Assim, podemos ampliar a visão de mundo, pois percebemos que as
mudanças são processuais, não tem dia e horário para acontecer e muito
menos são feitas por heróis. Ao mesmo tempo em que temos o prazer da
leitura, pois a literatura tem a característica da ludicidade.
Escolhemos a obra “Anarquistas, Graças a Deus”, de Zélia Gattai, para
mostrar a possibilidade de trabalhar diversos temas em sala de aula – que
retratam a São Paulo do início do século XX - a partir dessa obra literária. Para
contextualizar, começamos com uma introdução do contexto histórico da época
retratada, início do século XX e também do momento em que a autora resolve
escrever esse livro de memórias publicado pela primeira vez no ano de 1979,
além de uma pesquisa do contexto histórico do Brasil nas décadas de 1980 e
1990. Também, para ampliar nosso conhecimento sobre o movimento
anarquista e até mesmo para dar ainda mais veracidade a obra de Zélia Gattai,
buscamos outras fontes, científicas, a respeito dos anarquistas e seu
movimento, especialmente no Brasil.

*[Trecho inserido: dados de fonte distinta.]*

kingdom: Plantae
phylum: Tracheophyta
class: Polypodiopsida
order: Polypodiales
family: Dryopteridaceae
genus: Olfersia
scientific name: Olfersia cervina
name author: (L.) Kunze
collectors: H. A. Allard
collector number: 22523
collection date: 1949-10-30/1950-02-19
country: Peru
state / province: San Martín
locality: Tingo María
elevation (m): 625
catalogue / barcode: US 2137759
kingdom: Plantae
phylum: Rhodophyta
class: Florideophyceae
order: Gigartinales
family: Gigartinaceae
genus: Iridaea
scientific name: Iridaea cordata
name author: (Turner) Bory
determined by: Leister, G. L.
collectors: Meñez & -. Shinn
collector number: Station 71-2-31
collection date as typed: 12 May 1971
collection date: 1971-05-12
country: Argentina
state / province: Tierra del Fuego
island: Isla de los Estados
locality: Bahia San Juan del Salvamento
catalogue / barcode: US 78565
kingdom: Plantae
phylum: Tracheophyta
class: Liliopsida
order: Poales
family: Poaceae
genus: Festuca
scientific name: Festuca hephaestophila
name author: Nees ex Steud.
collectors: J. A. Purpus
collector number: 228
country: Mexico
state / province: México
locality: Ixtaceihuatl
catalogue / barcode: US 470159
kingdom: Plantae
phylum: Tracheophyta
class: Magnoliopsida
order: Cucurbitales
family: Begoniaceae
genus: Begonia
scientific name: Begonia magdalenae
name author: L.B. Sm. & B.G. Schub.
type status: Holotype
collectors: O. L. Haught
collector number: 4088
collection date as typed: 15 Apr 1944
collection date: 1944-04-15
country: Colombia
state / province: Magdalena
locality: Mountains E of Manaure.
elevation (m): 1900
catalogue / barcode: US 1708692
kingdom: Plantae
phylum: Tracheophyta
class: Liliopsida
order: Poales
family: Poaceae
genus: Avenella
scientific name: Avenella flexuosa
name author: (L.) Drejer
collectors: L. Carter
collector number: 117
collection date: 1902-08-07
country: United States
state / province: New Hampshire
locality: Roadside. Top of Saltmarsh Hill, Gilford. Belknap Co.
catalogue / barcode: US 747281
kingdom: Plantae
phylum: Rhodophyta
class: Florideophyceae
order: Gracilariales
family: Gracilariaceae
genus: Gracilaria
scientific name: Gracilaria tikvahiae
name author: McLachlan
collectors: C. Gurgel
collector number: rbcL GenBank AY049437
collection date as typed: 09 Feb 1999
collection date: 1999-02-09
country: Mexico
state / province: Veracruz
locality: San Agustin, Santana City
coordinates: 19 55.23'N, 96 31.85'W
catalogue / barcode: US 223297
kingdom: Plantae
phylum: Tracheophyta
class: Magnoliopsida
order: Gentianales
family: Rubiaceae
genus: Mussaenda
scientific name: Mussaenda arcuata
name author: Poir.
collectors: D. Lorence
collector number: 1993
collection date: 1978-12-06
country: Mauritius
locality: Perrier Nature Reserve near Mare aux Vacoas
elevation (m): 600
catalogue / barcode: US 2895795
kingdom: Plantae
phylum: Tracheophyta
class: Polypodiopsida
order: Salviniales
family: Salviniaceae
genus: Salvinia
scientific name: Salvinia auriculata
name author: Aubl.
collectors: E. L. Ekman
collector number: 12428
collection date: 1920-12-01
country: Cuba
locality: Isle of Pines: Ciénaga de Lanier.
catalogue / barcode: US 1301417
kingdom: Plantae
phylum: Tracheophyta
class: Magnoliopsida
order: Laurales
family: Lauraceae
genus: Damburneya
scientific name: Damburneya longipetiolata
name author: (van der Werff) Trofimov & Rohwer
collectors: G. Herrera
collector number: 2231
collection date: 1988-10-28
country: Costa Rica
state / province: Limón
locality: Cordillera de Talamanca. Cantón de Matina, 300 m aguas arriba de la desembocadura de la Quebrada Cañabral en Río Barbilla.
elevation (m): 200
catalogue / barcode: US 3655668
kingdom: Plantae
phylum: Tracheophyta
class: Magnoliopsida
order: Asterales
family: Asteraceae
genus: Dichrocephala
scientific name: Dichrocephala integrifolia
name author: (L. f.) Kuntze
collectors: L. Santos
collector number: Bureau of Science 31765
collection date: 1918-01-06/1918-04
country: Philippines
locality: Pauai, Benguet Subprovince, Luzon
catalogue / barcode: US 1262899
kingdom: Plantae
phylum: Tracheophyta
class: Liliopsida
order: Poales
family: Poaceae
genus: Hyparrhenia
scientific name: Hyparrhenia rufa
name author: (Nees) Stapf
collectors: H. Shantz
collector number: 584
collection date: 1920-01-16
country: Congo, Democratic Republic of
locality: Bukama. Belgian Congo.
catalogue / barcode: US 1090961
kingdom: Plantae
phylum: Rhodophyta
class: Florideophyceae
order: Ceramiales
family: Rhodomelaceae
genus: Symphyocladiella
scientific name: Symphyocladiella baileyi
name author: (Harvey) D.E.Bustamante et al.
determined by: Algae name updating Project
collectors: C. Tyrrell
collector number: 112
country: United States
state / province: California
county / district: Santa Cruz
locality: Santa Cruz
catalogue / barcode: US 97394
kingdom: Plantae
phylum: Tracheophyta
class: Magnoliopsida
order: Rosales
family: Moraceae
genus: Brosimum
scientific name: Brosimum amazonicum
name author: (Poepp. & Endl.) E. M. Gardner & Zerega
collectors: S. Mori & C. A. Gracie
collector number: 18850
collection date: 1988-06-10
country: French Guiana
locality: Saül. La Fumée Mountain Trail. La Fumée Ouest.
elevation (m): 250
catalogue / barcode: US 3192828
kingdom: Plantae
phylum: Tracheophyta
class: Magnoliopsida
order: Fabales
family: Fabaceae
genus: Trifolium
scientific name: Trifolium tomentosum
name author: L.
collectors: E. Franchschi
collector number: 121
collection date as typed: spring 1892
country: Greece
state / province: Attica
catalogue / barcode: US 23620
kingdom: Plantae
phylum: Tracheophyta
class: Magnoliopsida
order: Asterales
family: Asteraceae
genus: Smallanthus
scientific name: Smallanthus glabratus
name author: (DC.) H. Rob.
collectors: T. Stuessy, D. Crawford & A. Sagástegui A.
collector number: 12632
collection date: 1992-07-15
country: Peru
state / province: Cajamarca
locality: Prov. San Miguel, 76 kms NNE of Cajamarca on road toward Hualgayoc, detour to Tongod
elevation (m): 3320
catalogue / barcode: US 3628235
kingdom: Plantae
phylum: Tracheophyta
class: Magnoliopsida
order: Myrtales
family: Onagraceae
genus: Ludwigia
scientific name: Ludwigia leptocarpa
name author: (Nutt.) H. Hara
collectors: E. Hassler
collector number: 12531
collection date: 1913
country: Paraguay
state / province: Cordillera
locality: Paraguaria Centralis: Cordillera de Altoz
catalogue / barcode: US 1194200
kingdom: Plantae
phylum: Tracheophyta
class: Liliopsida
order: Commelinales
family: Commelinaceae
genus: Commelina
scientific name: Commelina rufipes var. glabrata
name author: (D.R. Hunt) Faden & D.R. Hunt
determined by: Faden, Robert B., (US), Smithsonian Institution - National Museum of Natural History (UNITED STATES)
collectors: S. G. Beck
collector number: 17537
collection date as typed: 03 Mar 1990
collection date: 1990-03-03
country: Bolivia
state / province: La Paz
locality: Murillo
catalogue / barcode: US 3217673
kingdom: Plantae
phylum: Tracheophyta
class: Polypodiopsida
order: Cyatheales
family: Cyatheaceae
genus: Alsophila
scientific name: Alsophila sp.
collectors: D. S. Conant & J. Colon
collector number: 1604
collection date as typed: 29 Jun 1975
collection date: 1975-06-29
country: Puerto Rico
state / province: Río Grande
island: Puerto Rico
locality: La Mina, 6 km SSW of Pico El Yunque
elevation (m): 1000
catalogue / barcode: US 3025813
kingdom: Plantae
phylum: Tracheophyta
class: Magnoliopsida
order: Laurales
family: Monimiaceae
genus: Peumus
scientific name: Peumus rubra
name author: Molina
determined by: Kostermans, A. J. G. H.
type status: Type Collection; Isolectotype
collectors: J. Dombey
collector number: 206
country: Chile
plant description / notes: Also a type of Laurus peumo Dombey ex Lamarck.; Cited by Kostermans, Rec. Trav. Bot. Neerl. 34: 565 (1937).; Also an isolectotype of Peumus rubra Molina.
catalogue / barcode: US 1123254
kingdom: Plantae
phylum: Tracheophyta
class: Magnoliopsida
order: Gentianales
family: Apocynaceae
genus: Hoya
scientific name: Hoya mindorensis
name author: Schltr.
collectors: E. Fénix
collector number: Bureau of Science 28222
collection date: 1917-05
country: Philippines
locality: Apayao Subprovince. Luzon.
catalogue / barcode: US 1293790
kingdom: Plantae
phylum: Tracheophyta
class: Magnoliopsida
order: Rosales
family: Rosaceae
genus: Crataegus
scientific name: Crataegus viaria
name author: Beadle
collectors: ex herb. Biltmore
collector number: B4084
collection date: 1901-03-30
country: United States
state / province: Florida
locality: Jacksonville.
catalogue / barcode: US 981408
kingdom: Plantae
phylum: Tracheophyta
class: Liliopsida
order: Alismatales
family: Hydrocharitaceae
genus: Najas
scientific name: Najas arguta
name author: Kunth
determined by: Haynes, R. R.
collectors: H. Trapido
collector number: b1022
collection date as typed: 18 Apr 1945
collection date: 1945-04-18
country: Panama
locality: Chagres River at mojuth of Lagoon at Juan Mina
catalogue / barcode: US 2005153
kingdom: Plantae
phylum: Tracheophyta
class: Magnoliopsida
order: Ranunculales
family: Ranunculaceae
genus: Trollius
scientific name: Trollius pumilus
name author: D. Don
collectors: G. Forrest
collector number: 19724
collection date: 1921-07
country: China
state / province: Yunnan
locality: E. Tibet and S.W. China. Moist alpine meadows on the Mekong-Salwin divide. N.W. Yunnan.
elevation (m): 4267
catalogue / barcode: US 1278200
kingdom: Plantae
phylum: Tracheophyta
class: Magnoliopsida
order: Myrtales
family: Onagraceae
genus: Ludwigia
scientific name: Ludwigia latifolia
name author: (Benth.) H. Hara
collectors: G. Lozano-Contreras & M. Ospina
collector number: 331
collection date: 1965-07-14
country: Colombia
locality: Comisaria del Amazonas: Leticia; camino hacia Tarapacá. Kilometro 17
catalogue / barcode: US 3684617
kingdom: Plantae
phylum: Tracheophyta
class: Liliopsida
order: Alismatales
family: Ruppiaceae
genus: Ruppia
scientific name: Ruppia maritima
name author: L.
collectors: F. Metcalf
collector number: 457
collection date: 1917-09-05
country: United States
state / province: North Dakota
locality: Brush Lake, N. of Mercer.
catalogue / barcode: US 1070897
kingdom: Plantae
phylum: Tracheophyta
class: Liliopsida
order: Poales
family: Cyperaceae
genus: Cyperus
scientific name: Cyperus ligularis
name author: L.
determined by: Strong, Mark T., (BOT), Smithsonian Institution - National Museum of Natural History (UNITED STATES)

Tal pesquisa veio de encontro às
memórias de Zélia, tão bem descritas no livro, em relação ao movimento
anarquista.
Após realizarmos a contextualização histórica e a pesquisa sobre o
gênero memória literária, pudemos ter uma visão mais ampla da obra. Depois,
em uma releitura conseguimos identificar pontos e aspectos que também foram
apontados na pesquisa sobre a história do Brasil e sobre o gênero literário.
Dessa maneira, entrelaçar as pesquisas foi de grande contribuição para
uma melhor compreensão da obra e também para vislumbrar novas
possibilidades de trabalho a partir do gênero memória literária.